Set the printhead to the printer's Cartridge Changing position. Once in position, UNPLUG the Power lead. Do NOT just switch off the printer as that will simply re-park the printhead, which locks into its parked position. Once power is removed, you can then freely move the printhead side to side. Move to the left enough so that you can lay in the well that the printhead travels over a folded length of linen type material. It needs to be folded at least twice to make it thick enough for this procedure to work. Ideally, you will end with three layers thickness. As a guide, it should be around 8" long and when folded twice, about 1½" wide. Ideally use a syringe (10ml size is fine - no need for a needle) and after filling it with the solution, carefully work along the pressed-down "pad" to wet it with the solution. Now carefully move the printhead to go over this pad. Lift the two ends and "Wipe" the underside of the printhead = nozzles. Just do this towards one half of the pad. Lay down the pad again and then move the head until it sits over the "as yet unused" end of the pad. Leave for at least 10 minutes. After thet, lift both ends of the pad and do a final side-to-side wipe then remove the pad.

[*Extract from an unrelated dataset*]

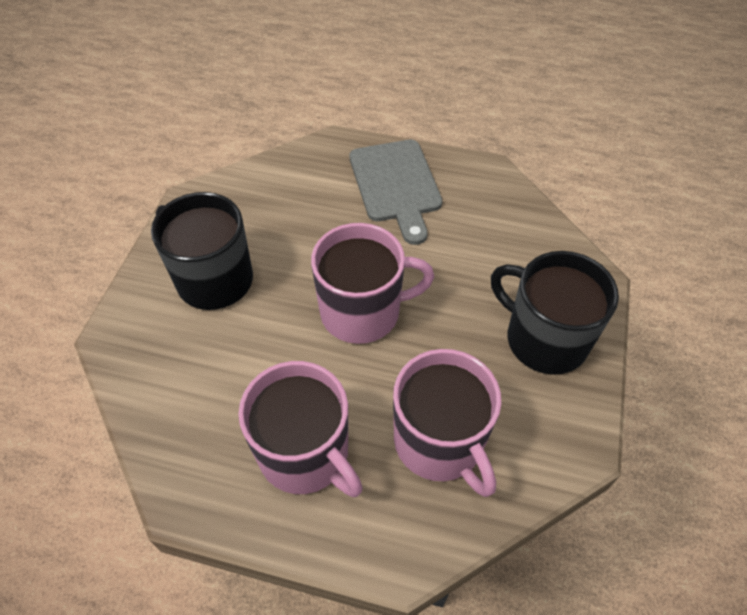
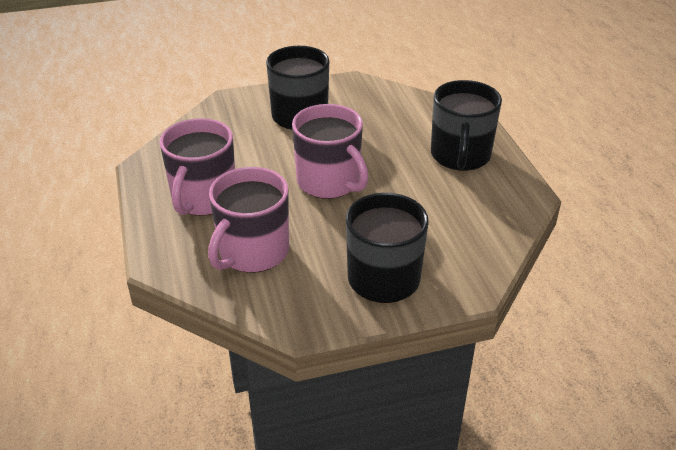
camera: 60 degrees right, 15 degrees down
grey cutting board [349,140,442,245] -> black mug [431,80,502,171]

Restore the power lead - for these models, the ON switch is an actual switch - not an electronic type, so the printer will simply start up again, park the head and may do a clean. If a different Epson model, press the ON switch of course. Then try a Nozzle Check. If necessary, do a Clean followed (ALWAYS!) by a Nozzle Check. Should you be unlucky - most likely due leaving the printer for a very long period unused - you may have to reperat this but for a second procedure, leave the pad in place for at least an hour. Then continue as described above.

You may find for the first couple of prints for Nozzle Checks you have some blobs of ink - they will clear after a couple of printouts - so just do a couple of more nozzle checks to clear. Ideally, to finalise this whole procedure, obtain a Purge Image File (choose one that matches your number of cartridges of course) and print one out. It is best to open such a file in such as PhotoShop, then crop so you only get a depth to print of about 2". A full A4 purge page will use too much ink and is unnecessary.